The successor to the RQ-4 Global Hawk should be available for service late in this decade, Lt. Gen. David S. Nahom, Air Force deputy chief of staff for plans and programs, told the Senate Appropriations Committee on July 21.
Answering questions on divestitures of systems the Air Force wants to make in order to free up funds for new technologies, Nahom said the Block 40 Global Hawk fleet is no longer survivable against modern air defenses and that its replacement is coming, but not swiftly.
At “the speeds it flies, the altitudes it flies, and the makeup of the aircraft, it’s just not survivable in these contested environments that we’re going to be looking to gather intelligence from in the future,” Nahom said of the Block 40 Global Hawk. But “we rely on it” to meet the Ground Moving Target Indicator mission, along with the E-8 Joint STARS, he told Sen. Richard Shelby (R-Ala.). He noted that the Air Force is starting to retire the E-8s due to their advanced age.
“The Block 40s will be very critical in the next six, seven, eight years, while we go to the ‘what next,’” Nahom said. He deferred further discussion of the follow-on capability to a closed, classified session.
Likewise, Nahom said the MQ-9 Reaper, “as … incredible as it is,” particularly in the Middle East, “is not survivable. It was never designed for what we foresee … in the South China Sea.”
With about 300 MQ-9 aircraft, the Air Force has enough, he said, and will re-jigger how they are organized to save some money on manpower and contract operations.
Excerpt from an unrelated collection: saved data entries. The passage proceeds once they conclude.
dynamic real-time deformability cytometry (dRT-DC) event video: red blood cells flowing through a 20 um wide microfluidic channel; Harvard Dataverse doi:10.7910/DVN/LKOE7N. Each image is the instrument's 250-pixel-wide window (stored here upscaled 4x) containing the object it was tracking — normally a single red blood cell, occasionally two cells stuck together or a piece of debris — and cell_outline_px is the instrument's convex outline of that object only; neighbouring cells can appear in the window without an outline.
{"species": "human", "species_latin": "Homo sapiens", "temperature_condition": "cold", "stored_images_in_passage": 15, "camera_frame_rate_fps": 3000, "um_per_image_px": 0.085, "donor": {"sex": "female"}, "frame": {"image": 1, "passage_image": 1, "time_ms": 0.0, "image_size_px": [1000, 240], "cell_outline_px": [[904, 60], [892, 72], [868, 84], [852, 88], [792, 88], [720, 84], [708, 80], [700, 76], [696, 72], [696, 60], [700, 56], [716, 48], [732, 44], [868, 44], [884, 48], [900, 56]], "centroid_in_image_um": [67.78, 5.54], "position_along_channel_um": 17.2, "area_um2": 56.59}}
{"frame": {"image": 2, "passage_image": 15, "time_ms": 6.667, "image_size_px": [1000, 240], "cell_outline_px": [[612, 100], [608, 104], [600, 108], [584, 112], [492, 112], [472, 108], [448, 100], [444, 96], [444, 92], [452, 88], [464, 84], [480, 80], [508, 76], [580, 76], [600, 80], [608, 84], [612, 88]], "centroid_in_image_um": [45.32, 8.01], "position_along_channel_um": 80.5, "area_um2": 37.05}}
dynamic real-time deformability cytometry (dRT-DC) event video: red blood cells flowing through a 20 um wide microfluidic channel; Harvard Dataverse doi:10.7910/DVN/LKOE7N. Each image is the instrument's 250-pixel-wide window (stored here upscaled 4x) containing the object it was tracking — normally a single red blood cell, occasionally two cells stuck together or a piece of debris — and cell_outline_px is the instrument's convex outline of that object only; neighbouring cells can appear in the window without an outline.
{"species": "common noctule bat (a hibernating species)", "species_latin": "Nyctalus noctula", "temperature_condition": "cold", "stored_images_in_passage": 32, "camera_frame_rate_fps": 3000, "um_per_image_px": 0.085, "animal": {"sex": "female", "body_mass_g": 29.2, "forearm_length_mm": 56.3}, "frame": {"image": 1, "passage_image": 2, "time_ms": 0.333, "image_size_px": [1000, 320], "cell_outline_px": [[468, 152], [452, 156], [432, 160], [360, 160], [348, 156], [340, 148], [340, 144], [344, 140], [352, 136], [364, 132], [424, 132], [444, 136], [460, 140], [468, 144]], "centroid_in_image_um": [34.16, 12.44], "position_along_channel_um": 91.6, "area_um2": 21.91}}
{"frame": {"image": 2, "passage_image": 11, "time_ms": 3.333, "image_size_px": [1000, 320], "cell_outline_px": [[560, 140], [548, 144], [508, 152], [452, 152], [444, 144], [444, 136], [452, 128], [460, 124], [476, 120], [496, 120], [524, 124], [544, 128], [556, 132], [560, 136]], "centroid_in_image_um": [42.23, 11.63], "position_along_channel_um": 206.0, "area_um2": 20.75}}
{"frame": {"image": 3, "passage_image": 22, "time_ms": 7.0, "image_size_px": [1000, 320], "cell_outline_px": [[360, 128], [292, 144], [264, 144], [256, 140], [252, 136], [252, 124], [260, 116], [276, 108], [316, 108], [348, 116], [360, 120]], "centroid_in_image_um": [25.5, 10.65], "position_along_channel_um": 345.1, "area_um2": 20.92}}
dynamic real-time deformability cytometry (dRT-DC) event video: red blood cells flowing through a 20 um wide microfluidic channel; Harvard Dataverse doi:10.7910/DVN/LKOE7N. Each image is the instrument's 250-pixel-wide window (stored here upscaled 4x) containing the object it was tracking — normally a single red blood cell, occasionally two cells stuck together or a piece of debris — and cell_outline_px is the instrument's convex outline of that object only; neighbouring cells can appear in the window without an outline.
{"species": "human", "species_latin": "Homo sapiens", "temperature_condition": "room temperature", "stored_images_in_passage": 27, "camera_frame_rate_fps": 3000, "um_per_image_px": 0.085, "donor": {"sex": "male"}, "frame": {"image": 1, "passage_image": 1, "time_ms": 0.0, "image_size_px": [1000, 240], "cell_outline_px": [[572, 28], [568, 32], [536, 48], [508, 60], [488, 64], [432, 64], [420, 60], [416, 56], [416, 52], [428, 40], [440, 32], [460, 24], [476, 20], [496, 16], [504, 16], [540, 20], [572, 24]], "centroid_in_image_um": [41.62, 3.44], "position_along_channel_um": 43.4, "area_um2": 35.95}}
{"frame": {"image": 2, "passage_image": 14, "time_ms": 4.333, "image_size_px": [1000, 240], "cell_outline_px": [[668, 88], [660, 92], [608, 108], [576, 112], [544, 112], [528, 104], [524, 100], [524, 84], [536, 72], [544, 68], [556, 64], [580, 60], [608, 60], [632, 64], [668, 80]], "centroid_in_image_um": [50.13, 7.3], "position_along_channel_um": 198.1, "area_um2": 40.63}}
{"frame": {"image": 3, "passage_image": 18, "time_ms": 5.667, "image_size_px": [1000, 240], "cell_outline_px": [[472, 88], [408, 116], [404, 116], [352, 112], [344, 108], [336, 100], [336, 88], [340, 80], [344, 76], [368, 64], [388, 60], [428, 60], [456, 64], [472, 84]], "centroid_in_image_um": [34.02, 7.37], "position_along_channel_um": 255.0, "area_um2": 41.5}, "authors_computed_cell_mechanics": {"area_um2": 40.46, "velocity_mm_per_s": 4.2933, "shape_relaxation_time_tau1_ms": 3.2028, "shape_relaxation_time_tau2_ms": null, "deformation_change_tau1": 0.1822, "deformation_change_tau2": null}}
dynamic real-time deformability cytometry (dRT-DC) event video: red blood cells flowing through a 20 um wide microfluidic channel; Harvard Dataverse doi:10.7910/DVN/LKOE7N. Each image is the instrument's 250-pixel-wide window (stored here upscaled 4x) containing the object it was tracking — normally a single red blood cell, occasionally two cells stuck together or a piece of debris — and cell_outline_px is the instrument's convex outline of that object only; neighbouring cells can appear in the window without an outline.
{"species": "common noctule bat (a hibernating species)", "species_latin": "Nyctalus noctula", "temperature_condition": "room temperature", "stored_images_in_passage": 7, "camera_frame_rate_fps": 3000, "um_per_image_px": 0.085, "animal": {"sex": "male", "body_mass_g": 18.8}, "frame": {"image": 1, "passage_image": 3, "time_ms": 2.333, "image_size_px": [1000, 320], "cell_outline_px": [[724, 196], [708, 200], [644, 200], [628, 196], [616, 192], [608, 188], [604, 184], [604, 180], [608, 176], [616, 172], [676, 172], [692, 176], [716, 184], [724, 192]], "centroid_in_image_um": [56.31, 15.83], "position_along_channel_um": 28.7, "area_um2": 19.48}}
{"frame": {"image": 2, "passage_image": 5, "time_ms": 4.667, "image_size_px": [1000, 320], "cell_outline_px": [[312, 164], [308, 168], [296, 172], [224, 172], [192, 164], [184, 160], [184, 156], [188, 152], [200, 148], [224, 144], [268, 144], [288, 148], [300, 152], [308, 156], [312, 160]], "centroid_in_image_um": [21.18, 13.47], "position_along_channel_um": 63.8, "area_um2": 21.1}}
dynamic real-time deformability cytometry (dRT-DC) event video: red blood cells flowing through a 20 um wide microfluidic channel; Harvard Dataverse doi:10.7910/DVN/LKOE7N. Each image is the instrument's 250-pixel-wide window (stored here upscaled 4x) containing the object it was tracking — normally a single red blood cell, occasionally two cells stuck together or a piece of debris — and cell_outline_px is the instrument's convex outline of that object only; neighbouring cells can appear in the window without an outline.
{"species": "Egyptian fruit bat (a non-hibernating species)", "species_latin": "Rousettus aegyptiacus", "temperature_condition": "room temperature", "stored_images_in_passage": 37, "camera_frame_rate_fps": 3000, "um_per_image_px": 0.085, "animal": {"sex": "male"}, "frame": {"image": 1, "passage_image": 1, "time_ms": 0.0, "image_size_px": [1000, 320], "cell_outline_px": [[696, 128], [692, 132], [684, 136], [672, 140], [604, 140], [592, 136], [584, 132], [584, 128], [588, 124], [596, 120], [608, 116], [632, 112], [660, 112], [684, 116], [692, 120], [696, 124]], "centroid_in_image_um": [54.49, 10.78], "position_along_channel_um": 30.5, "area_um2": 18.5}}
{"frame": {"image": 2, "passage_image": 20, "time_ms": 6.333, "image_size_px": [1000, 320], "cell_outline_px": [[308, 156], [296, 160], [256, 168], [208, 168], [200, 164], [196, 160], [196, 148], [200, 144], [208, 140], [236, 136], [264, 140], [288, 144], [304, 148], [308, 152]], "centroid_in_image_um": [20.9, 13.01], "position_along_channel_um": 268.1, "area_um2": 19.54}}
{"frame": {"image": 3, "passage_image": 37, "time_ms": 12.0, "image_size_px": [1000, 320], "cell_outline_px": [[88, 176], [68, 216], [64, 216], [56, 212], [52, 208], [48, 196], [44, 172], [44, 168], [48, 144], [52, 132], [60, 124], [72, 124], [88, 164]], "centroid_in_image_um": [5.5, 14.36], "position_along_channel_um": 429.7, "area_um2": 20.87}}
Nahom said it’s “appropriate” to do so now that the U.S. is reducing its footprint in the Middle East.
Asked what will replace the MQ-9, Nahom again said the details are secret.
The Air Force is “bringing on … a family of systems” for intelligence, surveillance, and reconnaissance, Nahom said, reiterating, “I’ll have to come back in classified session to talk about that more.”
The Air Force has said it will upgrade some of the MQ-9 fleet with Link 16 datalinks, increased electrical power, longer wings, and new electro-optical systems, as well as an open architecture to rapidly upgrade its capabilities. The service has declined to say whether the upgraded MQ-9s, to be called the MQ-9 Multi-Domain Operations (M2DO) aircraft, will have an electronic warfare mission, given the increased power generation capability.
The 300 extant aircraft are “enough to take us into the mid-2030s,” Nahom said. “We are not reducing the size of the squadrons, or manpower out of those squadrons. What we’re asking is to reduce some of the combat lines in the manner we’ve been flying them in the Middle East.” As they are flown now, “we operate it in a very manpower-intensive way. So we’re looking to reduce some of the combat lines and operate that aircraft a little differently,” he said, without providing details. “We’re not taking any crews out” of the MQ-9 system, he added, and USAF will “transition smartly” to whatever replaces the Reaper.
The aircraft will be used “in competition” with peer enemies but in “places around the world” that are less threatening to the non-stealthy airplanes.
Nahom said he’s “always concerned with what we divest, because I know what the combatant commanders and our Airmen need around the world.” He said he’s “very concerned with readiness,” acknowledging, “We’re not investing in readiness, right now.” The Air Force’s 2022 budget shows stepdowns in funding for flying hours as well as weapon system sustainment, along with other readiness accounts.
Instead, the Air Force is putting its divestiture savings toward new systems, and Nahom said he understood it can be a hard sell because “some of these things are not going to be in service for 10, 12 years, and we’ve got to make sure we continue the investment so they do arrive,” specifically mentioning the B-21 and Next-Generation Air Dominance fighter.
The B-21 will be “critical to our national defense. And we cannot do what we did with the B-2 and only buy 20 of them. We’ve got to make sure that we stay invested, and that is a concern,” he said.
Nahom said he is often asked if the 2018 National Defense Strategy got it “right,” and he said his answer is, “yes, but …”
“I would say the threat has accelerated much more than we would have thought back in 2018,” he asserted.
Shelby responded that in his opinion, China is a greater threat than Russia was during the Cold War because, “The Chinese have the economic base that the Soviet Union never had.”
Nahom replied that while the threat can seem overwhelming, the U.S. has its own advantages, mainly in alliances and partnerships that Russia and China do not have.